(Scene geometry reasoning data)
#####
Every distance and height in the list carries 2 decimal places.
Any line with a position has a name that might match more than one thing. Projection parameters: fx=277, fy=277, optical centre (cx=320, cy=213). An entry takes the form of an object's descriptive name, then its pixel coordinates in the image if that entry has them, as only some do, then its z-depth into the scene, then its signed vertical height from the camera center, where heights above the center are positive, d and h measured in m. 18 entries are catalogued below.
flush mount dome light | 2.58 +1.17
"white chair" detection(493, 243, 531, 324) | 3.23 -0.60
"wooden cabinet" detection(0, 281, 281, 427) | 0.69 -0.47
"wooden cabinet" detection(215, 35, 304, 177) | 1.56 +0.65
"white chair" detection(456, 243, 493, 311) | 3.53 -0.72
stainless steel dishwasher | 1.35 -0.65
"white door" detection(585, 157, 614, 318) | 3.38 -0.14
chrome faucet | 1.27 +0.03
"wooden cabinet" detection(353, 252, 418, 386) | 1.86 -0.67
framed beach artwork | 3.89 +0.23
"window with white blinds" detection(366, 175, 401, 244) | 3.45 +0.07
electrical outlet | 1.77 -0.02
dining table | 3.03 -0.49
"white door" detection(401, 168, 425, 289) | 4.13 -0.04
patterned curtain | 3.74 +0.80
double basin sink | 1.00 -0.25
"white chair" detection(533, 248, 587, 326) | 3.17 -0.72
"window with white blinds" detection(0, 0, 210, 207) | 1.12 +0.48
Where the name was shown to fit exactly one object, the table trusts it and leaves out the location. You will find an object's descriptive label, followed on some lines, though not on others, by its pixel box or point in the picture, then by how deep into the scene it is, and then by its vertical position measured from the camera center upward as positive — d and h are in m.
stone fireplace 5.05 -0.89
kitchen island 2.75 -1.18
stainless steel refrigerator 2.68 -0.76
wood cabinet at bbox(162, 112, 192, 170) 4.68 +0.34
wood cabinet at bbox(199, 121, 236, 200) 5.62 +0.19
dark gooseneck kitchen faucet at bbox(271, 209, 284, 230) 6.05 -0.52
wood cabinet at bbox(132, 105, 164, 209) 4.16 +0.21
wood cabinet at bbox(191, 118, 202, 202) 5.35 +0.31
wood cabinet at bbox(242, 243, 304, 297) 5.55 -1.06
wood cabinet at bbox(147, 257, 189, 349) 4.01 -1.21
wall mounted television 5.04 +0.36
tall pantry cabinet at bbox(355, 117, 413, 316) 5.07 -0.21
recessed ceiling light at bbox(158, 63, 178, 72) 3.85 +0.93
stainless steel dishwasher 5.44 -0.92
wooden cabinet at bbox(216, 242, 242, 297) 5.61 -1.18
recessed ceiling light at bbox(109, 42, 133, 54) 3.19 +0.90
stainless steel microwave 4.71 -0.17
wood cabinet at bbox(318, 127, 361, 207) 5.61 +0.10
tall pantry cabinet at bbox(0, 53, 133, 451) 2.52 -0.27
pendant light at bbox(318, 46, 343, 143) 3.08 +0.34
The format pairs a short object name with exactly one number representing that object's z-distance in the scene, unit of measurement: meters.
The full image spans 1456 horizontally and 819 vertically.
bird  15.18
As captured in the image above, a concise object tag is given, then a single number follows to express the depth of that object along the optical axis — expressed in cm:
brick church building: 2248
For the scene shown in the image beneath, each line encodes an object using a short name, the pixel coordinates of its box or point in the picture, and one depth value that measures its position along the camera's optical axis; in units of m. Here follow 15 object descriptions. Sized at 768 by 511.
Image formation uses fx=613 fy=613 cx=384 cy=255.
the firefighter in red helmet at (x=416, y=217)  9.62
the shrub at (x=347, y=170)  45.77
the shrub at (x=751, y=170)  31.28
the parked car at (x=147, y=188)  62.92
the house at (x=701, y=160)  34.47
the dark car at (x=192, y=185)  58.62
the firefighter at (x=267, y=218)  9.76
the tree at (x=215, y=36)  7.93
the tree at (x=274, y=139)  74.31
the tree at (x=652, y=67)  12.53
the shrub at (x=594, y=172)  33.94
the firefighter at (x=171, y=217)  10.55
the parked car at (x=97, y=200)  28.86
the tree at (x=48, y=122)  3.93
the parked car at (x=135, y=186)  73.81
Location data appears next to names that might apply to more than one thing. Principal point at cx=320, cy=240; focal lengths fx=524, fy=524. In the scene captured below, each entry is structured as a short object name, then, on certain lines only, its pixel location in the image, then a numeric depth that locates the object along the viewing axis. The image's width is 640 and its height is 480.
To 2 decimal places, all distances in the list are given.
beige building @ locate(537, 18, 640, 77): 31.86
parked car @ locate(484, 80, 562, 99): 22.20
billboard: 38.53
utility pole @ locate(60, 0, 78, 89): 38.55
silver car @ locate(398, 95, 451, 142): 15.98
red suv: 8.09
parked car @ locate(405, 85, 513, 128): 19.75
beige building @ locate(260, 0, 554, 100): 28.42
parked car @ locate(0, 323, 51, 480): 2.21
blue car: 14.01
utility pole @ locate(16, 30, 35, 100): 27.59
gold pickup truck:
#####
Nothing but the lines from the start of the data above through the line with "207) | 1.12 +0.48" should appear in your answer, copied exactly.

- _Result of this task_
Every distance and height in the list carries 2 decimal places.
Any line with a position has a name that might match more than one thing. Projection parameters: fx=277, fy=277, optical centre (cx=320, cy=213). An entry takes the form of an object's descriptive name, then its pixel coordinates in the image if that entry has them, as only some do, then its z-depth into the scene, then its signed vertical height from the camera center, where heights above the center are positive, d and h measured in m. 18 entries are catalogued below.
flush mount dome light | 2.58 +1.17
"white chair" detection(493, 243, 531, 324) | 3.23 -0.60
"wooden cabinet" detection(0, 281, 281, 427) | 0.69 -0.47
"wooden cabinet" detection(215, 35, 304, 177) | 1.56 +0.65
"white chair" detection(456, 243, 493, 311) | 3.53 -0.72
stainless steel dishwasher | 1.35 -0.65
"white door" detection(585, 157, 614, 318) | 3.38 -0.14
chrome faucet | 1.27 +0.03
"wooden cabinet" detection(353, 252, 418, 386) | 1.86 -0.67
framed beach artwork | 3.89 +0.23
"window with white blinds" detection(366, 175, 401, 244) | 3.45 +0.07
electrical outlet | 1.77 -0.02
dining table | 3.03 -0.49
"white door" detection(401, 168, 425, 289) | 4.13 -0.04
patterned curtain | 3.74 +0.80
double basin sink | 1.00 -0.25
"white chair" detection(533, 248, 587, 326) | 3.17 -0.72
"window with white blinds" detection(0, 0, 210, 207) | 1.12 +0.48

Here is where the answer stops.